> **TASK PROMPT**
Although the data below contains pictures, please reproduce only its words, exactly.

> **SUPPLIED RECORDS**
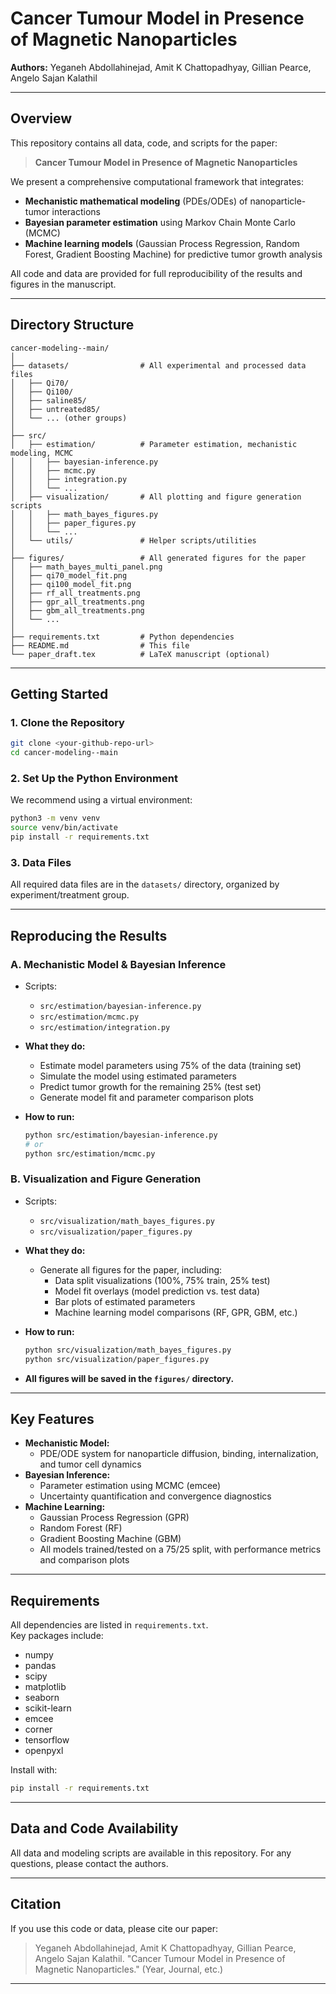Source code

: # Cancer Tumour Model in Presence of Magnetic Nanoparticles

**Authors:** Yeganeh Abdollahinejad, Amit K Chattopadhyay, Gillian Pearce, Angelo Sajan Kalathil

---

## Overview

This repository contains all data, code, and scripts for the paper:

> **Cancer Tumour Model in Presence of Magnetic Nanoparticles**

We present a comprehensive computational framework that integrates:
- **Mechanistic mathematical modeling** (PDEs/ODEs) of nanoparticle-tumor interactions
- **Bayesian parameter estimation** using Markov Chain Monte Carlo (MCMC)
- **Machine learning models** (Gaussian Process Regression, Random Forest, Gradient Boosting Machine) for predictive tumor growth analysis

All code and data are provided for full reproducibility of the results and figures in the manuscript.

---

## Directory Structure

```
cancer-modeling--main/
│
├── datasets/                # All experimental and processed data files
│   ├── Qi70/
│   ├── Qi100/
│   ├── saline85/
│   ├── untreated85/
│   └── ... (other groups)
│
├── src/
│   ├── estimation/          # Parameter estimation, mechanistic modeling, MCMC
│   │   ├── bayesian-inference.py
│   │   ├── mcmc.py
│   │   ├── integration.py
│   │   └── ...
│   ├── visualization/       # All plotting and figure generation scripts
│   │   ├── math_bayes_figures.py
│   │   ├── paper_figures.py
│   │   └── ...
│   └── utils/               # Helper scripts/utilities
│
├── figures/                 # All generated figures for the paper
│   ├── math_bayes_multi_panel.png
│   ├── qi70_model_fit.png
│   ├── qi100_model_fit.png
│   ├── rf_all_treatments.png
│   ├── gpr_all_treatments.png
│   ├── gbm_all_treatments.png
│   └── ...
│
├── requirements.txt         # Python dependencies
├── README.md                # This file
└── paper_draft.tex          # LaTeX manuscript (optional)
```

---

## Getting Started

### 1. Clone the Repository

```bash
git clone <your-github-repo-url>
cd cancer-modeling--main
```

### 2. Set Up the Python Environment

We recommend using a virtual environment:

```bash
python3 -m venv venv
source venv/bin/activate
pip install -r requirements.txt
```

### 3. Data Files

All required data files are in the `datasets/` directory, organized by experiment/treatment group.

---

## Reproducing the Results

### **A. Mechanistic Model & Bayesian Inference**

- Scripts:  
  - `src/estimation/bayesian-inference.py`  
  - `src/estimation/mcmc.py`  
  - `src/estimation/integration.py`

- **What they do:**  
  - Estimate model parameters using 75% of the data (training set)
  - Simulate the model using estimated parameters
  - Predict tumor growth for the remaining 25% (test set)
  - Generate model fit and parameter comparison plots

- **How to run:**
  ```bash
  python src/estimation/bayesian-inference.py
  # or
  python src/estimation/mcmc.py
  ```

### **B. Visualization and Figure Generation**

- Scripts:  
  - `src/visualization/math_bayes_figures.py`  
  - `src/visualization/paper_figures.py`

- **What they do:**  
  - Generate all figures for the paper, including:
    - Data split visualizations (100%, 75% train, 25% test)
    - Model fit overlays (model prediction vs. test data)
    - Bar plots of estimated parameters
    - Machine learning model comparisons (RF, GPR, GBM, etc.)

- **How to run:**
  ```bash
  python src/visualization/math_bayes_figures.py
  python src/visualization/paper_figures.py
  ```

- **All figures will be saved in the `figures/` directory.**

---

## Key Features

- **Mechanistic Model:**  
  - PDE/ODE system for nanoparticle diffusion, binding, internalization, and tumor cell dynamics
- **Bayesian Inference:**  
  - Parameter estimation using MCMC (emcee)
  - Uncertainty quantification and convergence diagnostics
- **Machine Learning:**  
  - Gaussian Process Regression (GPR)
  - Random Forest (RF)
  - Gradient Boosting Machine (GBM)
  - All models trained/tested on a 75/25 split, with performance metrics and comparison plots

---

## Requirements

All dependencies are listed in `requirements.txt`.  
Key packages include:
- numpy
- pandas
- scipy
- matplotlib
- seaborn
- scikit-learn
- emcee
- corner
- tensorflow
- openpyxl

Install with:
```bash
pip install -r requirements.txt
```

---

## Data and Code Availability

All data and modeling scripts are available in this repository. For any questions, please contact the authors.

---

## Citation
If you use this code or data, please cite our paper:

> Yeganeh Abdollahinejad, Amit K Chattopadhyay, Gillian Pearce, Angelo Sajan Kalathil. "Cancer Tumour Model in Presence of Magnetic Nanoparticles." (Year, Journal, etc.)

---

> **SOLUTION TO THE EXERCISE**
Source code

: # Cancer Tumour Model in Presence of Magnetic Nanoparticles

**Authors:** Yeganeh Abdollahinejad, Amit K Chattopadhyay, Gillian Pearce, Angelo Sajan Kalathil

---

## Overview

This repository contains all data, code, and scripts for the paper:

> **Cancer Tumour Model in Presence of Magnetic Nanoparticles**

We present a comprehensive computational framework that integrates:
- **Mechanistic mathematical modeling** (PDEs/ODEs) of nanoparticle-tumor interactions
- **Bayesian parameter estimation** using Markov Chain Monte Carlo (MCMC)
- **Machine learning models** (Gaussian Process Regression, Random Forest, Gradient Boosting Machine) for predictive tumor growth analysis

All code and data are provided for full reproducibility of the results and figures in the manuscript.

---

## Directory Structure

```
cancer-modeling--main/
│
├── datasets/                # All experimental and processed data files
│   ├── Qi70/
│   ├── Qi100/
│   ├── saline85/
│   ├── untreated85/
│   └── ... (other groups)
│
├── src/
│   ├── estimation/          # Parameter estimation, mechanistic modeling, MCMC
│   │   ├── bayesian-inference.py
│   │   ├── mcmc.py
│   │   ├── integration.py
│   │   └── ...
│   ├── visualization/       # All plotting and figure generation scripts
│   │   ├── math_bayes_figures.py
│   │   ├── paper_figures.py
│   │   └── ...
│   └── utils/               # Helper scripts/utilities
│
├── figures/                 # All generated figures for the paper
│   ├── math_bayes_multi_panel.png
│   ├── qi70_model_fit.png
│   ├── qi100_model_fit.png
│   ├── rf_all_treatments.png
│   ├── gpr_all_treatments.png
│   ├── gbm_all_treatments.png
│   └── ...
│
├── requirements.txt         # Python dependencies
├── README.md                # This file
└── paper_draft.tex          # LaTeX manuscript (optional)
```

---

## Getting Started

### 1. Clone the Repository

```bash
git clone <your-github-repo-url>
cd cancer-modeling--main
```

### 2. Set Up the Python Environment

We recommend using a virtual environment:

```bash
python3 -m venv venv
source venv/bin/activate
pip install -r requirements.txt
```

### 3. Data Files

All required data files are in the `datasets/` directory, organized by experiment/treatment group.

---

## Reproducing the Results

### **A. Mechanistic Model & Bayesian Inference**

- Scripts:  
  - `src/estimation/bayesian-inference.py`  
  - `src/estimation/mcmc.py`  
  - `src/estimation/integration.py`

- **What they do:**  
  - Estimate model parameters using 75% of the data (training set)
  - Simulate the model using estimated parameters
  - Predict tumor growth for the remaining 25% (test set)
  - Generate model fit and parameter comparison plots

- **How to run:**
  ```bash
  python src/estimation/bayesian-inference.py
  # or
  python src/estimation/mcmc.py
  ```

### **B. Visualization and Figure Generation**

- Scripts:  
  - `src/visualization/math_bayes_figures.py`  
  - `src/visualization/paper_figures.py`

- **What they do:**  
  - Generate all figures for the paper, including:
    - Data split visualizations (100%, 75% train, 25% test)
    - Model fit overlays (model prediction vs. test data)
    - Bar plots of estimated parameters
    - Machine learning model comparisons (RF, GPR, GBM, etc.)

- **How to run:**
  ```bash
  python src/visualization/math_bayes_figures.py
  python src/visualization/paper_figures.py
  ```

- **All figures will be saved in the `figures/` directory.**

---

## Key Features

- **Mechanistic Model:**  
  - PDE/ODE system for nanoparticle diffusion, binding, internalization, and tumor cell dynamics
- **Bayesian Inference:**  
  - Parameter estimation using MCMC (emcee)
  - Uncertainty quantification and convergence diagnostics
- **Machine Learning:**  
  - Gaussian Process Regression (GPR)
  - Random Forest (RF)
  - Gradient Boosting Machine (GBM)
  - All models trained/tested on a 75/25 split, with performance metrics and comparison plots

---

## Requirements

All dependencies are listed in `requirements.txt`.  
Key packages include:
- numpy
- pandas
- scipy
- matplotlib
- seaborn
- scikit-learn
- emcee
- corner
- tensorflow
- openpyxl

Install with:
```bash
pip install -r requirements.txt
```

---

## Data and Code Availability

All data and modeling scripts are available in this repository. For any questions, please contact the authors.

---

## Citation
If you use this code or data, please cite our paper:

> Yeganeh Abdollahinejad, Amit K Chattopadhyay, Gillian Pearce, Angelo Sajan Kalathil. "Cancer Tumour Model in Presence of Magnetic Nanoparticles." (Year, Journal, etc.)

---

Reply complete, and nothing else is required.